Osama Aya, Anwar Ali Mostafa, Ezzeldin Shahd, Ahmed Eman Ali, Mahgoub Sebaey, Ibrahim Omneya, Ibrahim Sherif Abdelaziz, Abdelhamid Ismail Abdelshafy, Bakry Usama, Diab Aya A, A Sayed Ahmed, Magdeldin Sameh
Proteomics and Metabolomics Unit, Basic Research Department, Children's Cancer Hospital, 57357 Cairo, (CCHE-57357), Egypt.
Proteomics and Metabolomics Unit, Basic Research Department, Children's Cancer Hospital, 57357 Cairo, (CCHE-57357), Egypt; Department of Pharmacology, Faculty of Veterinary Medicine, Suez Canal University, 41522 Ismailia, Egypt.
J Adv Res. 2025 Jan 25. doi: 10.1016/j.jare.2025.01.036.
Gut microbiota alterations have been implicated in Autism Spectrum Disorder (ASD), yet the mechanisms linking these changes to ASD pathophysiology remain unclear.
This study utilized a multi-omics approach to uncover mechanisms linking gut microbiota to ASD by examining microbial diversity, bacterial metaproteins, associated metabolic pathways and host proteome.
The gut microbiota of 30 children with severe ASD and 30 healthy controls was analyzed. Microbial diversity was assessed using 16S rRNA V3 and V4 sequencing. A novel metaproteomics pipeline identified bacterial proteins, while untargeted metabolomics explored altered metabolic pathways. Finally, multi-omics integration was employed to connect macromolecular changes to neurodevelopmental deficits.
Children with ASD exhibited significant alterations in gut microbiota, including lower diversity and richness compared to controls. Tyzzerella was uniquely associated with the ASD group. Microbial network analysis revealed rewiring and reduced stability in ASD. Major metaproteins identified were produced by Bifidobacterium and Klebsiella (e.g., xylose isomerase and NADH peroxidase). Metabolomics profiling identified neurotransmitters (e.g., glutamate, DOPAC), lipids, and amino acids capable of crossing the blood-brain barrier, potentially contributing to neurodevelopmental and immune dysregulation. Host proteome analysis revealed altered proteins, including kallikrein (KLK1) and transthyretin (TTR), involved in neuroinflammation and immune regulation. Finally, multi-omics integration supported single-omics findings and reinforced the hypothesis that gut microbiota and their macromolecular products may contribute to ASD-associated symptoms.
The integration of multi-omics data provided critical evidence that alteration in gut microbiota and associated macromolecule production may play a role in ASD-related symptoms and co-morbidities. Key bacterial metaproteins and metabolites were identified as potential contributors to neurological and immune dysregulation in ASD, underscoring possible novel targets for therapeutic intervention.
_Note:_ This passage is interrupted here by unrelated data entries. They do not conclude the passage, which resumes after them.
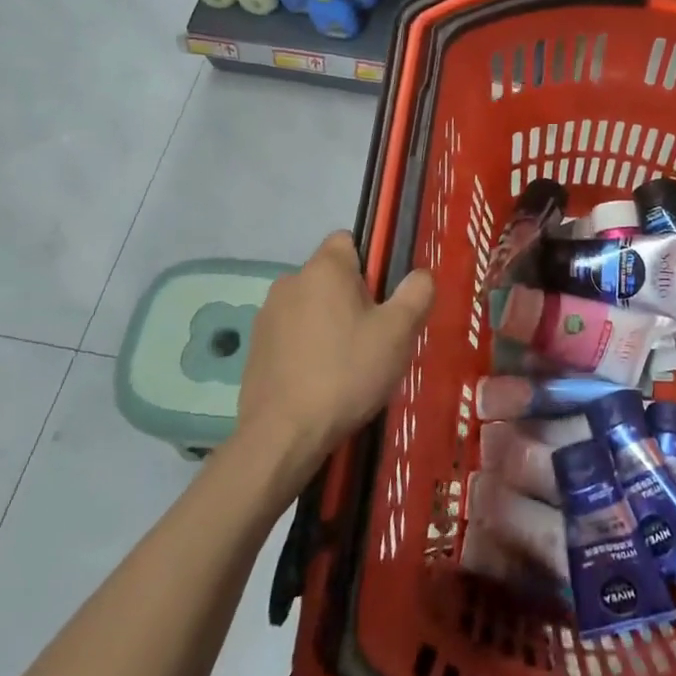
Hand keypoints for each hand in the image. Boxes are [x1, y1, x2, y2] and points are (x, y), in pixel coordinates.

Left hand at [238, 232, 433, 473]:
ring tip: (348, 364)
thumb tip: (420, 275)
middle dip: (352, 298)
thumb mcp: (398, 333)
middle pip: (331, 276)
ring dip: (329, 324)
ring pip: (311, 306)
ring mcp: (267, 315)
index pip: (348, 240)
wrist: (283, 435)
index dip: (371, 263)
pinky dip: (307, 348)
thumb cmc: (347, 373)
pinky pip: (291, 334)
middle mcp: (290, 281)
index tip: (383, 298)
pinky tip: (320, 381)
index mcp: (324, 268)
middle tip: (374, 337)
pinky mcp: (255, 348)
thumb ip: (416, 294)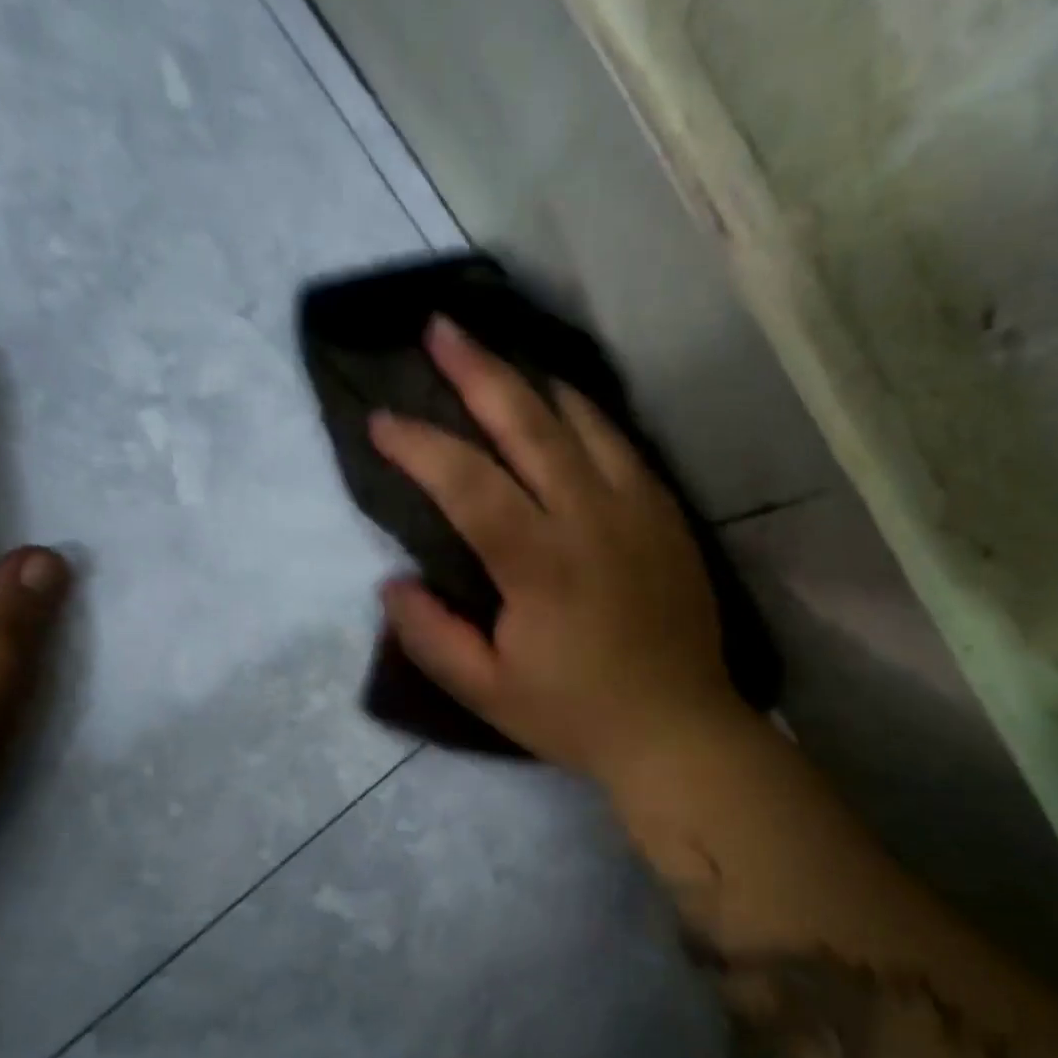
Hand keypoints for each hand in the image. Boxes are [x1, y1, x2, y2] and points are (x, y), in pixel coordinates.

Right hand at [374, 316, 747, 783]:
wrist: (677, 728)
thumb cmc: (576, 716)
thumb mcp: (488, 693)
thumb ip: (432, 637)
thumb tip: (392, 584)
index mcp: (539, 564)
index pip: (467, 483)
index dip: (419, 446)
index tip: (380, 422)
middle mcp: (589, 518)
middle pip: (529, 424)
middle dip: (478, 371)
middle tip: (440, 329)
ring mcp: (637, 511)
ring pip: (583, 421)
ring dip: (534, 381)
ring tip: (500, 356)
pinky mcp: (667, 517)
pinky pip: (624, 446)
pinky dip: (587, 416)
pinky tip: (568, 408)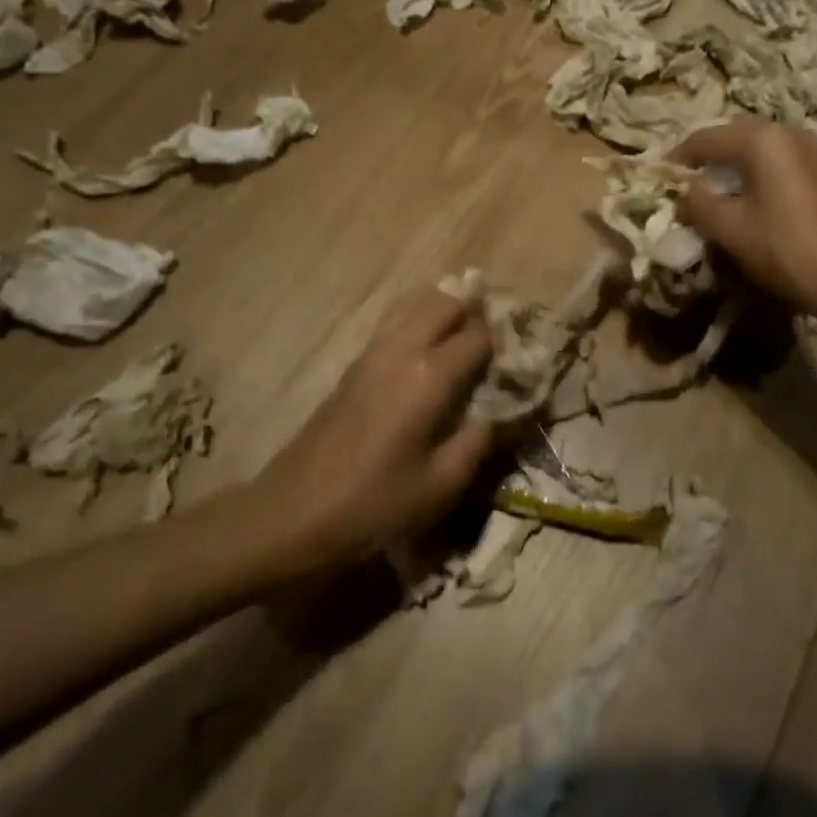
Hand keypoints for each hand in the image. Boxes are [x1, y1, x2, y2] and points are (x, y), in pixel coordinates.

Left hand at [253, 291, 495, 571]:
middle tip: (496, 343)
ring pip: (416, 305)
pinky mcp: (353, 365)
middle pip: (445, 302)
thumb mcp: (441, 485)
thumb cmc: (374, 506)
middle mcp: (401, 350)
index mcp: (428, 377)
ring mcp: (372, 353)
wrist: (293, 514)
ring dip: (446, 312)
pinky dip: (419, 323)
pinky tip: (429, 356)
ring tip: (466, 342)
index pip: (479, 336)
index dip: (506, 342)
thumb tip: (500, 411)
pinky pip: (395, 324)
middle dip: (476, 312)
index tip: (524, 357)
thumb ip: (479, 441)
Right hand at [674, 120, 816, 317]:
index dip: (678, 158)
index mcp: (761, 138)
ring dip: (730, 165)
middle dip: (706, 158)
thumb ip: (697, 203)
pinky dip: (754, 173)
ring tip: (711, 192)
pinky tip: (744, 198)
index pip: (705, 138)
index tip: (659, 178)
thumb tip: (683, 194)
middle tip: (684, 183)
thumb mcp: (728, 226)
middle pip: (733, 136)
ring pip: (756, 148)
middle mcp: (786, 132)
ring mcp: (809, 149)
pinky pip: (775, 161)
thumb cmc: (781, 246)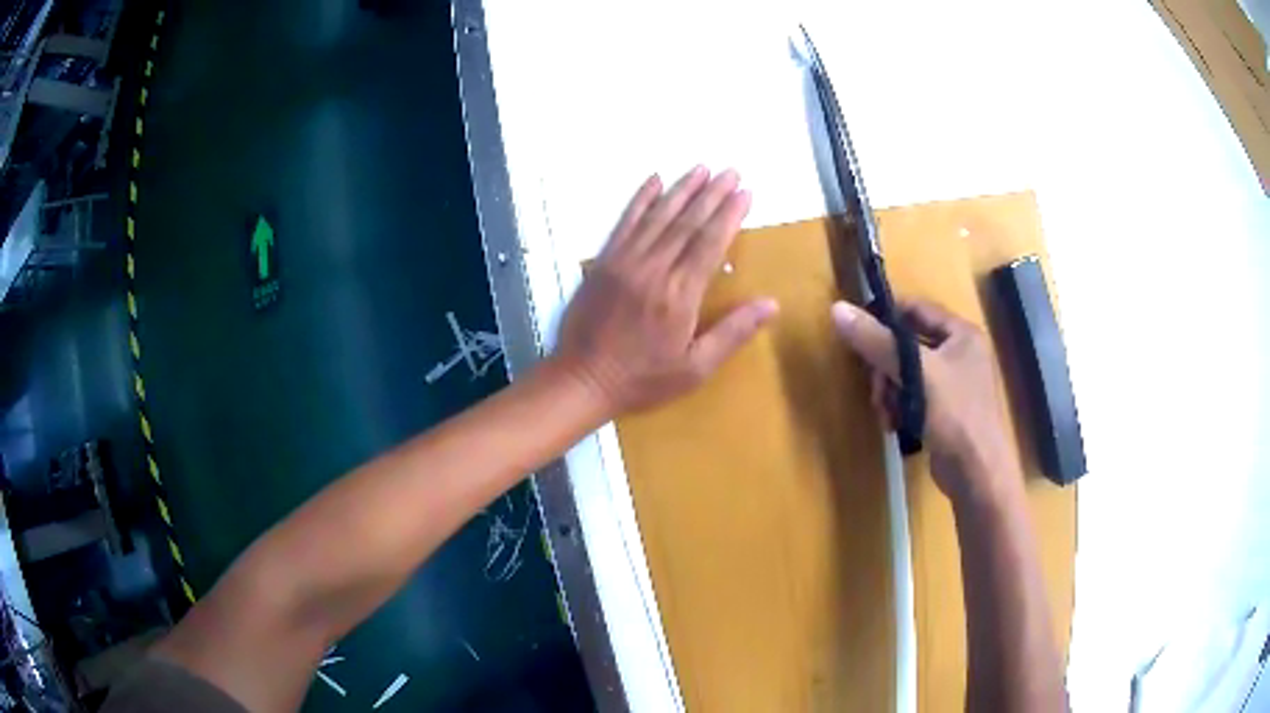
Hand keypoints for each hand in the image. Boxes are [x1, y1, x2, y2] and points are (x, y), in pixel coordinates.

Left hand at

肠道微生物群的改变与自闭症谱系障碍(ASD)有关,然而,将这些变化与ASD病理生理学联系起来的机制仍不清楚。
本研究采用多组学方法,通过检查微生物多样性、细菌元蛋白质、相关代谢途径和宿主蛋白质组,揭示肠道微生物群与ASD之间的联系机制。
分析了30名重度ASD儿童和30名健康对照儿童的肠道微生物群。使用16S rRNA V3和V4测序评估微生物多样性。一种新的元蛋白质组学流程鉴定细菌蛋白质,而非靶向代谢组学探索改变的代谢途径。最后,采用多组学整合将大分子变化与神经发育缺陷联系起来。
ASD儿童的肠道微生物群表现出显著改变,包括与对照组相比多样性和丰富度较低。泰泽氏菌与ASD组独特相关。微生物网络分析显示ASD中存在重新布线和稳定性降低。鉴定出的主要元蛋白质由双歧杆菌和克雷伯氏菌产生(如木糖异构酶和NADH过氧化物酶)。代谢组学分析确定了能够穿过血脑屏障的神经递质(如谷氨酸、3,4-二羟基苯乙酸)、脂质和氨基酸,可能导致神经发育和免疫失调。宿主蛋白质组分析揭示了改变的蛋白质,包括参与神经炎症和免疫调节的激肽释放酶(KLK1)和转甲状腺素蛋白(TTR)。最后,多组学整合支持单组学研究结果,并强化了肠道微生物群及其大分子产物可能导致ASD相关症状的假设。
多组学数据的整合提供了关键证据,表明肠道微生物群的改变和相关大分子产物可能在ASD相关症状和共病中起作用。关键细菌元蛋白质和代谢产物被确定为ASD神经和免疫失调的潜在促成因素,强调了可能的新型治疗干预靶点。